Instructions to follow: Look through the records below and copy each line that includes the word "тепловентиляторов".

Data under study:
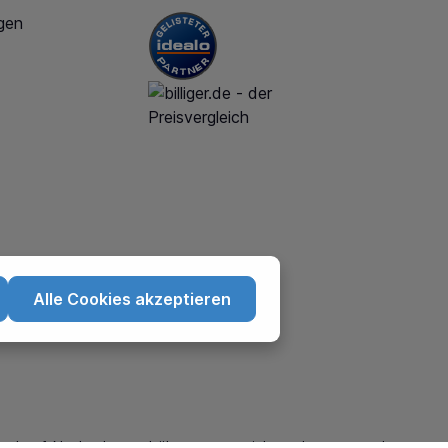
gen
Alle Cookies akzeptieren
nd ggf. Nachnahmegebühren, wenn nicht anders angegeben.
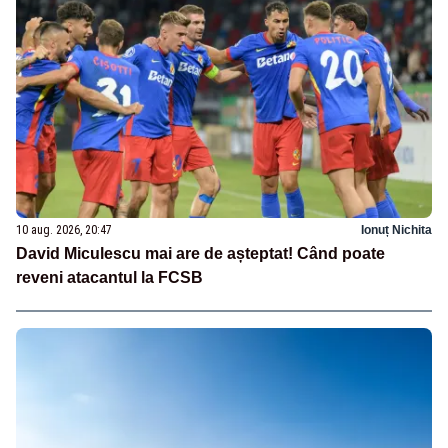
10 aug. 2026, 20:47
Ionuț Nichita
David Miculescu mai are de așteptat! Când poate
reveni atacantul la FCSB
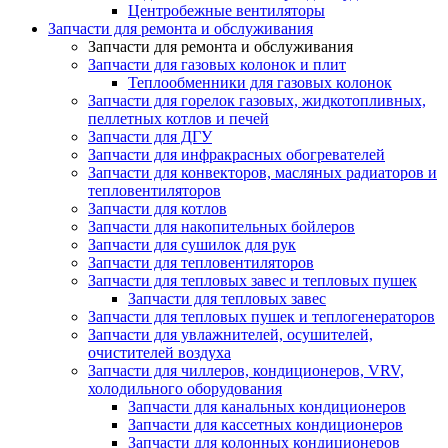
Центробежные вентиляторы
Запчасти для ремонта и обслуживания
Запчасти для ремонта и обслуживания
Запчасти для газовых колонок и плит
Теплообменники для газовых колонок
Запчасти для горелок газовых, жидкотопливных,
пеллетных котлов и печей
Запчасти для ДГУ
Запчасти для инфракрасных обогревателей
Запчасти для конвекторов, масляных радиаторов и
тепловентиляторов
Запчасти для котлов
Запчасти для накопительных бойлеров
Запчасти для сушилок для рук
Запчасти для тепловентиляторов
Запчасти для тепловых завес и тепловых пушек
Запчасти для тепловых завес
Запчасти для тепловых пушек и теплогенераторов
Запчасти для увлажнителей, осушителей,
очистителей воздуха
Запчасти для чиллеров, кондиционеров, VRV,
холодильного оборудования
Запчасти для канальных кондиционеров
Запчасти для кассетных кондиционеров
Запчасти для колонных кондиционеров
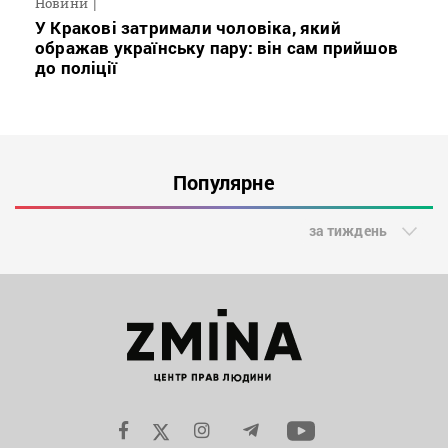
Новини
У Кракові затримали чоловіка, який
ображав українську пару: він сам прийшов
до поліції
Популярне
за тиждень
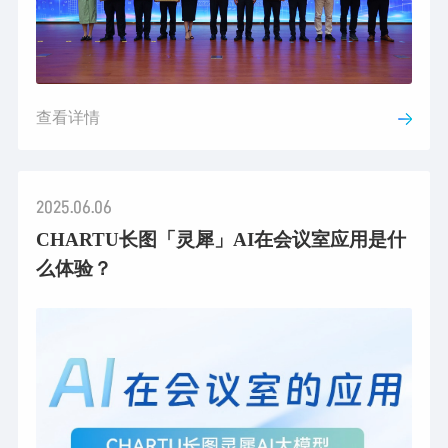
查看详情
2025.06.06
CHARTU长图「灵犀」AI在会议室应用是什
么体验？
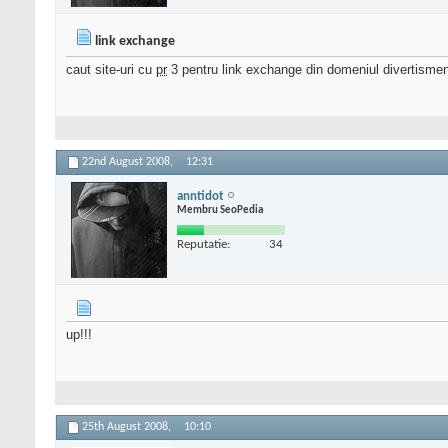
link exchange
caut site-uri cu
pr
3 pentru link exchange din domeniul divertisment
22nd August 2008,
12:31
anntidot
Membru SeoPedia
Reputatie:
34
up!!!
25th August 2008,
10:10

Response below:
тепловентиляторов
Запчасти для тепловентиляторов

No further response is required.